As noted recently by Campus Watch, University of Michigan history professor Juan Cole will be speaking at a CAIR (Council on American Islamic Relations) fundraiser this March. In light of Cole's high-profile fundraising efforts for CAIR, one assumes he either shares the group's Islamist political agenda or serves as a useful idiot in its promotion.
Strengthening that assumption, it turns out Cole will be the primary speaker at yet another upcoming CAIR event, this time on January 23 at the National Press Club in Washington D.C. Moderated by CAIR Legislative Director Corey Saylor and titled, "Fear for Votes: How Some 2008 Candidates are Exploiting Islamophobia," the event will undoubtedly push the idea that any and all discussion of radical Islam in the 2008 presidential election is tantamount to "Islamophobia."

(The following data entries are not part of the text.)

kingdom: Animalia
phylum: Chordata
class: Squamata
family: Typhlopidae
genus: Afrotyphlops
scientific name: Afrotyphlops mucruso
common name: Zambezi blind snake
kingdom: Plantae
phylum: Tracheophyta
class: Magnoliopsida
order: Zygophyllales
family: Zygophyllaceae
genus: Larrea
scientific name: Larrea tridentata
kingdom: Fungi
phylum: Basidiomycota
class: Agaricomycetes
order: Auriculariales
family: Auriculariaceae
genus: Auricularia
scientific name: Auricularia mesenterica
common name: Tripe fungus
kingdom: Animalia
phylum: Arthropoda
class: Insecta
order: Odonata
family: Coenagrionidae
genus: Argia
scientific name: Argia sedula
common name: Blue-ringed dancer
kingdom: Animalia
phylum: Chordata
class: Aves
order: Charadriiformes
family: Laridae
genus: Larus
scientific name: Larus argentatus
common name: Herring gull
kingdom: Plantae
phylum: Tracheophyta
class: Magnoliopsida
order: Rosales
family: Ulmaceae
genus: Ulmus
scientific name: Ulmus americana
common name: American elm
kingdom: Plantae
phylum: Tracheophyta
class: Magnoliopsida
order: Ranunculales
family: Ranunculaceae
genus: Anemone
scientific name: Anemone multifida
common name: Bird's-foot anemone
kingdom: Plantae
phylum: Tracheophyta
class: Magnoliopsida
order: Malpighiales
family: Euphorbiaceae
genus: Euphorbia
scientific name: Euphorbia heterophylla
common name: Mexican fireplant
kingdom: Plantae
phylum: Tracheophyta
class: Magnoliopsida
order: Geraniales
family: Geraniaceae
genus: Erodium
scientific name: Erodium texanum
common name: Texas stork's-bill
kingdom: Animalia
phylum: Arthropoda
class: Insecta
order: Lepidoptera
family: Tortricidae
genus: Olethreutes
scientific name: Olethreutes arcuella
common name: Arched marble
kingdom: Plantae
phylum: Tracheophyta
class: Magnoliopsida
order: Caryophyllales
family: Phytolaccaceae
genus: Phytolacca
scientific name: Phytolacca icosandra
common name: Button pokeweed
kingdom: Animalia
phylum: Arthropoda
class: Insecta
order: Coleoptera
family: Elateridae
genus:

This would be familiar ground for Cole, who, while addressing an audience at UCLA's Center for Near Eastern Studies in January, 2006, had this to say about threats facing the U.S. from the Muslim world in the wake of Sept. 11, 2001:
"The whole thing is a mirage…Basically, I think the Washington power elite lost their bugbear when the Soviet Union fell, and the only way they could convince us to let them tax us to spend hundreds of billions of dollars a year on military things and to throw all this money to their cronies and to take away our civil liberties is if there's a powerful external enemy."
This kind of muddled thinking falls into line with Cole's recent assertion – also documented by Campus Watch – that last week's incident involving U.S. Navy vessels and Iranian patrol craft in the Straits of Hormuz was "a serious error if not a Republican Party fabrication." Would Cole then accuse 2008 presidential candidates addressing the Iranian regime's rising belligerence of being part of a "fabrication"? It certainly wouldn't be beyond the pale for Cole, nor would it for his beneficiary, CAIR.
As for the theme of CAIR's upcoming event, one has to wonder just who exactly is exploiting "Islamophobia" in this scenario. The candidates who acknowledge America's struggle with radical Islam, or apologists such as Cole and CAIR who seek to deny this dangerous ideology by playing the "Islamophobia" card? The answer is self-evident.